- Associated Press - Saturday, February 14, 2015

OKLAHOMA CITY (AP) — Oklahoma Gov. Mary Fallin on Saturday urged President Barack Obama to approve construction of the Keystone XL oil pipeline that would carry oil from Canada to the Texas Gulf Coast, in the Republican response to the president’s weekly radio address.

The U.S. House and Senate have approved completion of the pipeline and sent the bill to the president. However the White House has said it is awaiting a State Department review and Obama has threatened a veto.

Neither the House nor the Senate passed the bill by enough votes to override a veto.
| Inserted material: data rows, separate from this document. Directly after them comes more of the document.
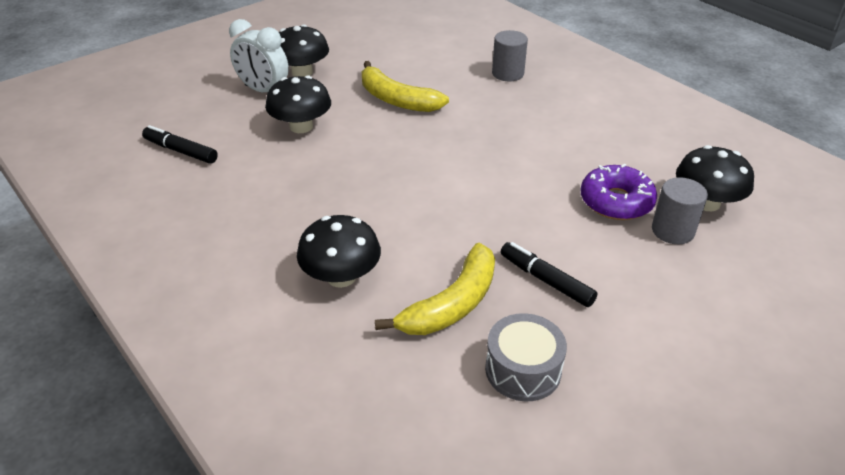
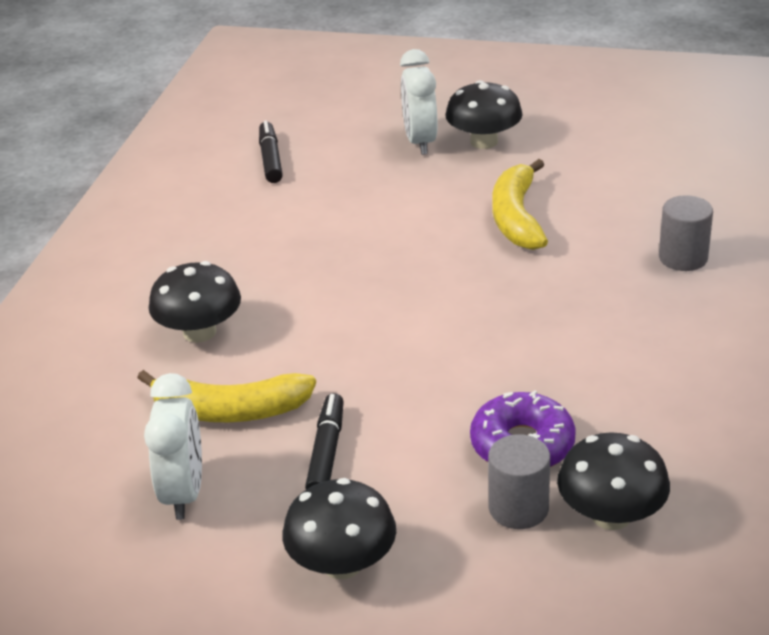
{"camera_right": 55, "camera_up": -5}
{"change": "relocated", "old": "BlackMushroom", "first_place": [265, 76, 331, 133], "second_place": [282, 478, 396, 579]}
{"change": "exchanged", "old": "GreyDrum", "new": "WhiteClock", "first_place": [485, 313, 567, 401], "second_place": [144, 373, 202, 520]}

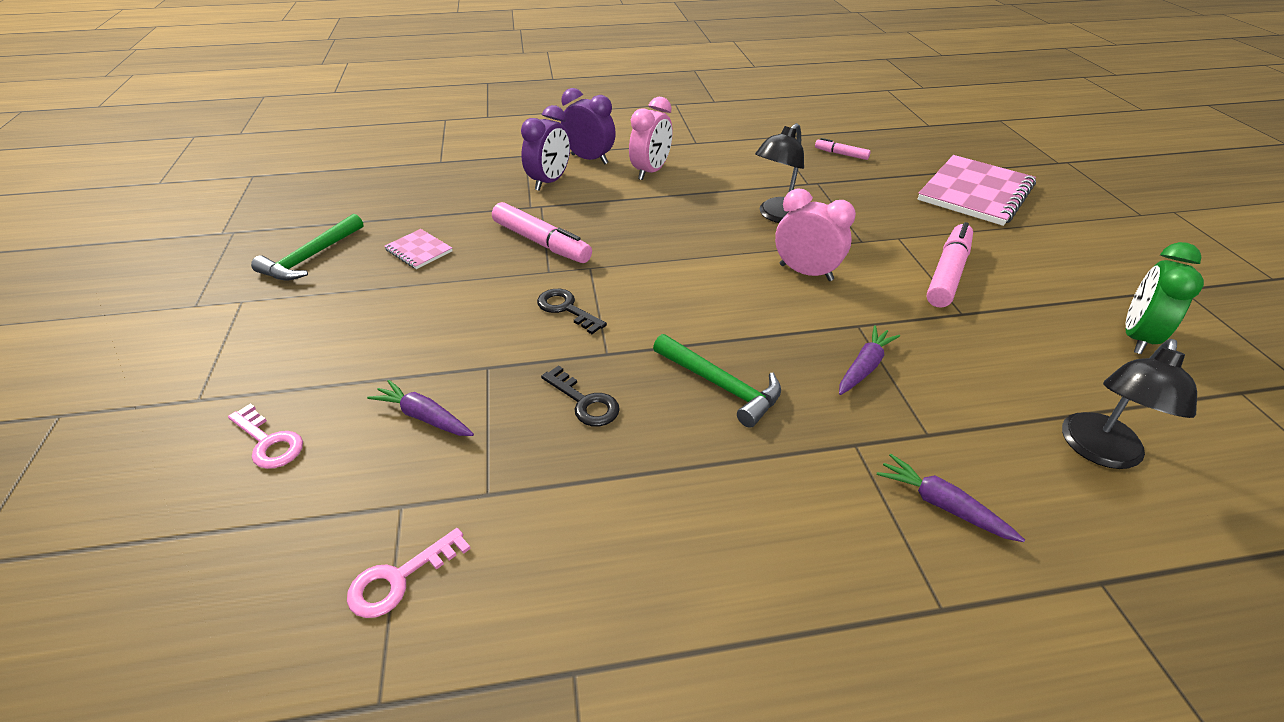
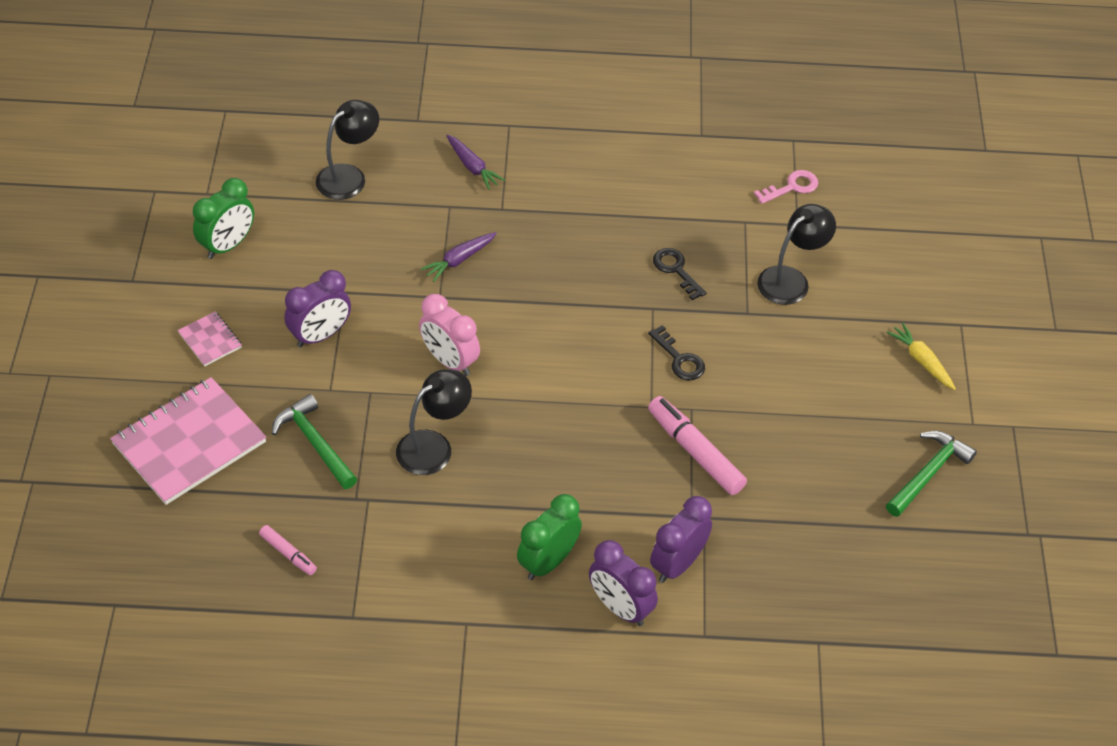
{"camera_right": -170, "camera_up": 10}
{"change": "missing", "old": "PinkKey", "first_place": [228, 403, 303, 469]}
{"change": "appeared", "new": "YellowCarrot", "second_place": [887, 323, 956, 390]}
{"change": "relocated", "old": "PinkNotebook", "first_place": [384, 229, 452, 269], "second_place": [178, 312, 242, 366]}
{"change": "relocated", "old": "GreenHammer", "first_place": [653, 334, 781, 428], "second_place": [272, 394, 357, 489]}
{"change": "exchanged", "old": "PurpleCarrot", "new": "BlackLamp", "first_place": [367, 380, 474, 436], "second_place": [757, 204, 836, 305]}
{"change": "exchanged", "old": "PinkMarker", "new": "PurpleClock", "first_place": [926, 222, 973, 308], "second_place": [284, 270, 351, 348]}
{"change": "colour", "old": "PinkClock", "new": "GreenClock", "first_place": [629, 97, 673, 180], "second_place": [517, 494, 582, 580]}

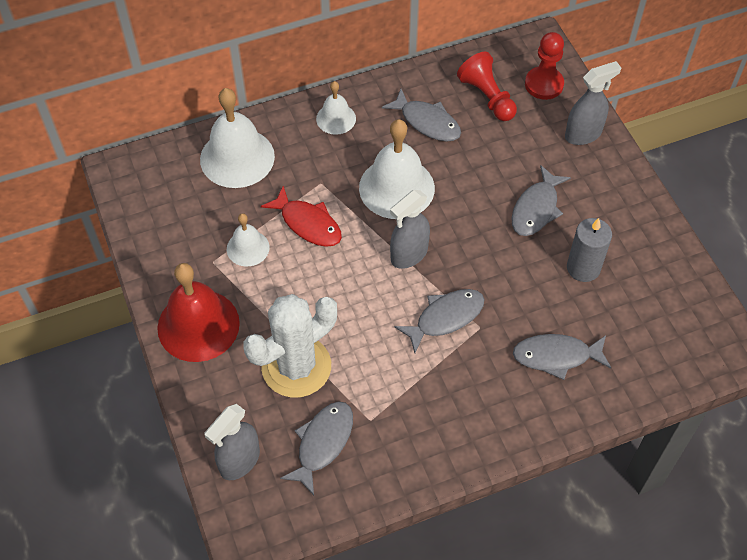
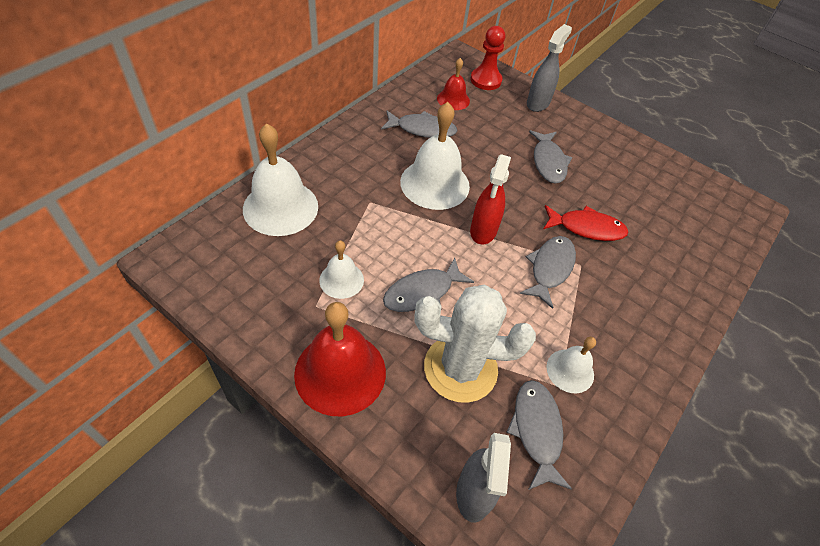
{"camera_right": -35, "camera_up": -5}
{"change": "missing", "old": "GreyCandle", "first_place": [567, 218, 612, 282]}
{"change": "relocated", "old": "RedFish", "first_place": [261, 186, 342, 247], "second_place": [544, 205, 628, 241]}
{"change": "relocated", "old": "WhiteBell", "first_place": [316, 81, 356, 135], "second_place": [547, 337, 596, 393]}
{"change": "relocated", "old": "GreyFish", "first_place": [513, 334, 611, 380], "second_place": [383, 258, 474, 312]}
{"change": "exchanged", "old": "RedPawn", "new": "RedBell", "first_place": [457, 52, 517, 121], "second_place": [437, 58, 470, 110]}
{"change": "colour", "old": "GreySprayBottle", "new": "RedSprayBottle", "first_place": [390, 190, 430, 269], "second_place": [470, 154, 511, 245]}
{"change": "spun", "old": "WhiteCactus", "first_place": [243, 294, 337, 398], "second_place": [414, 284, 536, 403], "degrees": 75}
Fallin said the project would create 42,000 jobs and noted that the southern portion of the project is already in operation.

“We have the part of this pipeline that’s already been approved. It’s the Gulf Coast portion that runs from Cushing, Oklahoma, south into Texas. This one portion of the pipeline is on track to generate over $15 million annually in tax revenue for Oklahoma,” Fallin said.

The northern portion of the pipeline requires presidential approval because it crosses an international border.

Critics claim it will increase pollution blamed for global warming and put communities along its 1,179-mile route at risk for a damaging spill.

Obama used his radio address to discuss proposed changes in education, including replacing the federal No Child Left Behind initiative with a law that he said “addresses the overuse of standardized tests.”